Adding that the robust network of voluntary organisations, media and whoever could provide citizens feedback and share what BMC was doing for them, the civic body evenly distributed and decentralised its field organisation. 24x7 ward level war rooms connected to citizens were set up and taking their feedback. She credited the central team for consistently providing leadership based on data-driven insights and said they were very well informed and dynamic in their decision making, continuously changing policies and very accessible to all given responses. This does not normally happen with the government.
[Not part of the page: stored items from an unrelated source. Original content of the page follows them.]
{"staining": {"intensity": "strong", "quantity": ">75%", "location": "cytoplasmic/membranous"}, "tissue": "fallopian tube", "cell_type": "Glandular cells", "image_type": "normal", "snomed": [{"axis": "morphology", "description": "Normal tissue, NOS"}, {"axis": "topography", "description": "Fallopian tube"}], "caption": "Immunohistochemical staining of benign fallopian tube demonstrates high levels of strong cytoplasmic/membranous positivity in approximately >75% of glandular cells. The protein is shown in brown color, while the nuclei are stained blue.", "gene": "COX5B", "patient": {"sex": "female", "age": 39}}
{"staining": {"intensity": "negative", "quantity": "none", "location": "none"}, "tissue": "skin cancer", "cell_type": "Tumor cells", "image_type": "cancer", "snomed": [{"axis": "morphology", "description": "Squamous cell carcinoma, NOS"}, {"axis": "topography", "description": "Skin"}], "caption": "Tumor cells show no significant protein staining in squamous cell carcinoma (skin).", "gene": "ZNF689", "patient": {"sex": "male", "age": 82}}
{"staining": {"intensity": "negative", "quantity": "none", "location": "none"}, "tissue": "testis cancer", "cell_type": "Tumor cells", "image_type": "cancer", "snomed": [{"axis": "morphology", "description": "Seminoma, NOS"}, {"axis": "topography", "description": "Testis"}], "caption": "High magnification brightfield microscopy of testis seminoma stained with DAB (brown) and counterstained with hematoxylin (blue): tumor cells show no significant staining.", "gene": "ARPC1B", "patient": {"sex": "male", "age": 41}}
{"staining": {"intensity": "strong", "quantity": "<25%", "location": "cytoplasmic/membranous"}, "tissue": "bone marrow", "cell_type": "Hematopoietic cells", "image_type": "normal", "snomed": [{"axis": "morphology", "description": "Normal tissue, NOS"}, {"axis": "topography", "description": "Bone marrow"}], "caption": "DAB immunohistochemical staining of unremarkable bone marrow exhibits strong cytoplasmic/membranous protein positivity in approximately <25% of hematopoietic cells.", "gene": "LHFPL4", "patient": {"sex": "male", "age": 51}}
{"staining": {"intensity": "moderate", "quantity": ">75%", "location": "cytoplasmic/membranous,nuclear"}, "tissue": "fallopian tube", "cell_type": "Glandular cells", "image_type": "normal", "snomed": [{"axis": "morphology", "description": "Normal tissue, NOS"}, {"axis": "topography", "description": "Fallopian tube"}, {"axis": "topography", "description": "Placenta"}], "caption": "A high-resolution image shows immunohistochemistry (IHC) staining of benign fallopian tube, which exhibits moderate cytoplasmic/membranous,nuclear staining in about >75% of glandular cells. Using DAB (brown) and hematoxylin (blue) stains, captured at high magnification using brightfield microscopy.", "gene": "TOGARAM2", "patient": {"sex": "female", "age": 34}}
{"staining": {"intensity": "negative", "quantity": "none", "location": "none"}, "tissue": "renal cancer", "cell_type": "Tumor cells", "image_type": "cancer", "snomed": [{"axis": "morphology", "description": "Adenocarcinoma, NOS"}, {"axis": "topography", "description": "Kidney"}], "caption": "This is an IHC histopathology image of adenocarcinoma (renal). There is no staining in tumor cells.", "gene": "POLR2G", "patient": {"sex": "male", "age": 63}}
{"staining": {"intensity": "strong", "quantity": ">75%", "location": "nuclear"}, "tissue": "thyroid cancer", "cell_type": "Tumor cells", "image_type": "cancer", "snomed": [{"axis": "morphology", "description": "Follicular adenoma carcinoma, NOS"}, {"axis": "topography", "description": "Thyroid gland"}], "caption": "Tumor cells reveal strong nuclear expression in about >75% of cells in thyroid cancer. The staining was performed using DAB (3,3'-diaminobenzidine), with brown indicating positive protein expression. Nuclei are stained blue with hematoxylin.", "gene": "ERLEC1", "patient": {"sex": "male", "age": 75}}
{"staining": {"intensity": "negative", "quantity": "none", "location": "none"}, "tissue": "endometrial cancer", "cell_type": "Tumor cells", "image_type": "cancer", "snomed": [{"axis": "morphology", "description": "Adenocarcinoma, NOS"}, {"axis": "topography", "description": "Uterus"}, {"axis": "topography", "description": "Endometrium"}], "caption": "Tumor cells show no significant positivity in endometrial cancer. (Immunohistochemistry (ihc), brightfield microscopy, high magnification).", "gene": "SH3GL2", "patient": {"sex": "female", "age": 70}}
“We completely changed gears and reinvented ourselves. It is due to the way we dealt with the situation that now Mumbai has very limited cases. Now we have enough infrastructure to deal with any spikes and bumps that may happen in the future and all protocols and processes are set and we know how to addresses them. Despite the gaps the situation also harnessed our hidden strengths, potential, and possibilities,” said Bhide adding that challenge now for the administration will be on how to be more citizen-centric and institutionalising it all to make it part of its regular protocol.
Mumbai, once the epicentre of the pandemic in India, has emerged as a model for all others in mitigating the crisis. The supreme court on Wednesday said the central government should adopt and take lessons from the Mumbai model to manage liquid medical oxygen supply for Covid-19 patients in Delhi.